Where there are ticks, there's bound to be tick disease. According to veterinary parasitologist Dr. Michael Dryden, the tick population in America has exploded in recent years. Curiously, dogs enjoy more benefits than people when it comes to identifying tick disease, as well as protection to prevent disease transmission in the first place. For people, there's no accurate test to determine tick-borne disease. For dogs, however, an inexpensive blood test can identify three tick diseases (Lyme, anaplasmosis, ehrlichiosis), plus heartworm disease.
"Tick disease is sometimes there without a pet showing clinical signs," says Dryden. "It's important to know if a dog's been exposed. Very often, the general signs (of tick disease) can show up later, and they're often mistaken for other conditions."
For example, one symptom of Lyme disease may be lameness. It's not unusual for dogs, especially older individuals, to simply be given pain relief for what's assumed to be arthritis.
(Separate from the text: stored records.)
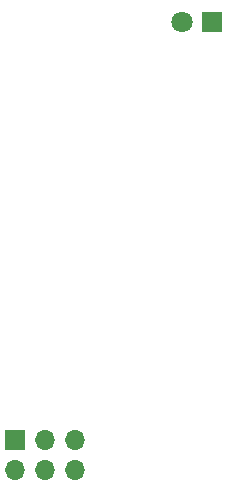
<source format=gbr>
G04 #@! TF.GenerationSoftware,KiCad,Pcbnew,(6.99.0-2452-gdb4f2d9dd8)*
G04 #@! TF.CreationDate,2022-08-02T22:01:28-05:00*
G04 #@! TF.ProjectId,TofG,546f6647-2e6b-4696-9361-645f70636258,rev?*
G04 #@! TF.SameCoordinates,Original*
G04 #@! TF.FileFunction,Soldermask,Top*
G04 #@! TF.FilePolarity,Negative*
%FSLAX46Y46*%
G04 Gerber Fmt 4.6, Leading zero omitted, Abs format (unit mm)*
G04 Created by KiCad (PCBNEW (6.99.0-2452-gdb4f2d9dd8)) date 2022-08-02 22:01:28*
%MOMM*%
%LPD*%
G01*
G04 APERTURE LIST*
%ADD10C,1.800000*%
%ADD11R,1.800000X1.800000*%
%ADD12O,1.700000X1.700000*%
%ADD13R,1.700000X1.700000*%
G04 APERTURE END LIST*
D10*
X67360000Y-60500000D03*
D11*
X69899999Y-60499999D03*
D12*
X58339999Y-98469999D03*
X58339999Y-95929999D03*
X55799999Y-98469999D03*
X55799999Y-95929999D03*
X53259999Y-98469999D03*
D13*
X53259999Y-95929999D03*
M02*

</source>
For people, there are steps to avoid ticks, but in dogs there are many choices for tick protection. "Protection is key," says Dryden, University Distinguished Professor of Veterinary Parasitology in the Department of Diagnostic Medicine and Pathobiology at Kansas State University, Manhattan. Unfortunately, not all products work well.
"Sometimes consumers make impulsive purchases which may not be the most informed choices," says Dryden. "Not all over-the-counter products are truly all that protective. It's important that the product you choose is appropriate for the lifestyle of your pets, as well as where you live. By choosing the wrong product, not only may people waste money, but the pet may then be at increased risk for potential tick disease, which can debilitate the pet and cost money to treat. This is why veterinary advice on what product to purchase is so important."
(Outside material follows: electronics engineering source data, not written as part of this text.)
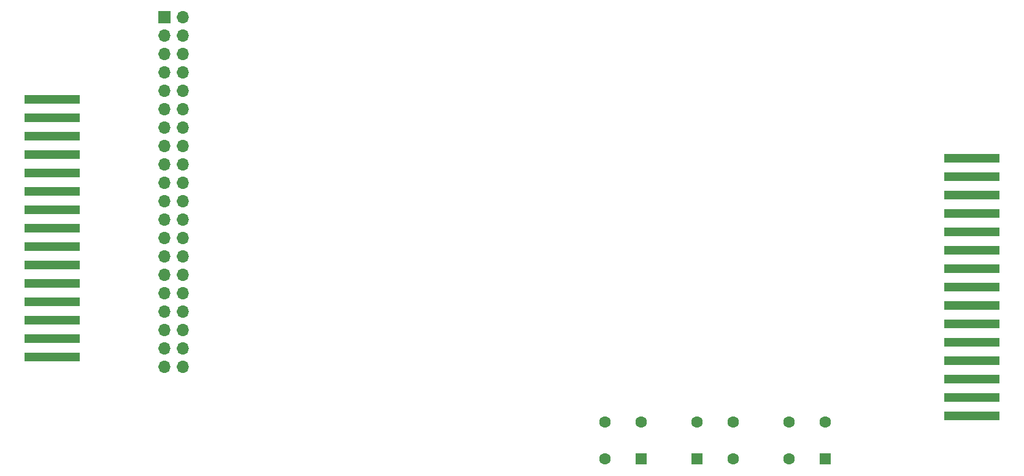
<source format=gbs>
G04 #@! TF.GenerationSoftware,KiCad,Pcbnew,(6.0.0)*
G04 #@! TF.CreationDate,2022-11-09T00:44:27-05:00*
G04 #@! TF.ProjectId,Sorcerer Rom Pack to Ribbon,536f7263-6572-4657-9220-526f6d205061,rev?*
G04 #@! TF.SameCoordinates,Original*
G04 #@! TF.FileFunction,Soldermask,Bot*
G04 #@! TF.FilePolarity,Negative*
%FSLAX46Y46*%
G04 Gerber Fmt 4.6, Leading zero omitted, Abs format (unit mm)*
G04 Created by KiCad (PCBNEW (6.0.0)) date 2022-11-09 00:44:27*
%MOMM*%
%LPD*%
G01*
G04 APERTURE LIST*
%ADD10C,1.600000*%
%ADD11R,7.600000X1.270000*%
%ADD12R,1.600000X1.600000*%
%ADD13R,1.700000X1.700000*%
%ADD14O,1.700000X1.700000*%
G04 APERTURE END LIST*
D10*
X172720000Y-132080000D03*
X167720000Y-132080000D03*
D11*
X192985000Y-95660000D03*
X192985000Y-98200000D03*
X192985000Y-100740000D03*
X192985000Y-103280000D03*
X192985000Y-105820000D03*
X192985000Y-108360000D03*
X192985000Y-110900000D03*
X192985000Y-113440000D03*
X192985000Y-115980000D03*
X192985000Y-118520000D03*
X192985000Y-121060000D03*
X192985000Y-123600000D03*
X192985000Y-126140000D03*
X192985000Y-128680000D03*
X192985000Y-131220000D03*
D10*
X147320000Y-132080000D03*
X142320000Y-132080000D03*
D12*
X155020000Y-137160000D03*
D10*
X160020000Y-137160000D03*
X155020000Y-132080000D03*
X160020000Y-132080000D03*
D13*
X81534000Y-76200000D03*
D14*
X84074000Y-76200000D03*
X81534000Y-78740000D03*
X84074000Y-78740000D03*
X81534000Y-81280000D03*
X84074000Y-81280000D03*
X81534000Y-83820000D03*
X84074000Y-83820000D03*
X81534000Y-86360000D03*
X84074000Y-86360000D03*
X81534000Y-88900000D03*
X84074000Y-88900000D03*
X81534000Y-91440000D03*
X84074000Y-91440000D03*
X81534000Y-93980000D03*
X84074000Y-93980000D03*
X81534000Y-96520000D03*
X84074000Y-96520000D03*
X81534000Y-99060000D03*
X84074000Y-99060000D03*
X81534000Y-101600000D03*
X84074000Y-101600000D03*
X81534000Y-104140000D03*
X84074000Y-104140000D03*
X81534000Y-106680000D03*
X84074000Y-106680000D03*
X81534000Y-109220000D03*
X84074000Y-109220000D03*
X81534000Y-111760000D03*
X84074000Y-111760000D03*
X81534000Y-114300000D03*
X84074000Y-114300000D03*
X81534000Y-116840000D03*
X84074000Y-116840000D03*
X81534000Y-119380000D03*
X84074000Y-119380000D03*
X81534000Y-121920000D03*
X84074000Y-121920000D03*
X81534000Y-124460000D03*
X84074000Y-124460000D03*
D12*
X147320000Y-137160000D03*
D10*
X142320000Y-137160000D03*
D12*
X172720000Y-137160000D03*
D10*
X167720000Y-137160000D03*
D11*
X66015000Y-123075700D03*
X66015000Y-120535700D03*
X66015000Y-117995700D03*
X66015000Y-115455700D03*
X66015000Y-112915700D03*
X66015000Y-110375700D03*
X66015000Y-107835700D03*
X66015000Y-105295700D03*
X66015000Y-102755700D03*
X66015000Y-100215700D03*
X66015000Y-97675700D03*
X66015000Y-95135700D03*
X66015000Y-92595700D03*
X66015000Y-90055700D03*
X66015000Y-87515700D03*
M02*

</source>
Lyme disease is a particular risk for people. Using death records collected from 45 states, researchers at the U.S. Centers for Disease Control and Prevention (CDC) found that between 1999 and 2003, there were 114 records listing Lyme disease as a cause of death. Lyme may also trigger a lifetime of chronic, debilitating illness, and weaken the immune system, allowing other diseases to take hold. So, while the official cause of death may not be listed as Lyme disease - truly it was Lyme that allows for perhaps thousands of untimely deaths to occur annually in people in the U.S.
In dogs, Lyme rarely causes death, but like all tick-borne diseases it's likely under-diagnosed, and may cause a lifetime of chronic problems.
Making matters worse for both people and dogs, ticks sometimes inflict a cocktail of nasty pathogens, including Lyme disease, all at once.
At least for Lyme disease, dogs have still another layer of protection not yet unavailable for humans. "The Lyme vaccines for dogs are both safe and effective, and should strongly be considered if you live where Lyme disease occurs," Dryden advises.
Is there truly more tick-related disease today than, say, a decade ago, or have veterinarians simply become better at discovery and diagnosis? "Now, there's a good question," says Dryden. "There's no doubt that the new testing for tick disease is helpful. But ticks are flourishing."
So, why are there so many? "Look at this year's weather," says Dryden. "Throughout most of the nation, it was wet. Much of the country experienced record rain. Now, it's warming up, and all after a relatively mild winter. We'll see ticks from about now to well into the fall and even into early winter."
Weather isn't the only factor. Wildlife numbers are rising. Animals like deer and fox carry ticks from more wooded places right into our backyards, even in many urban areas.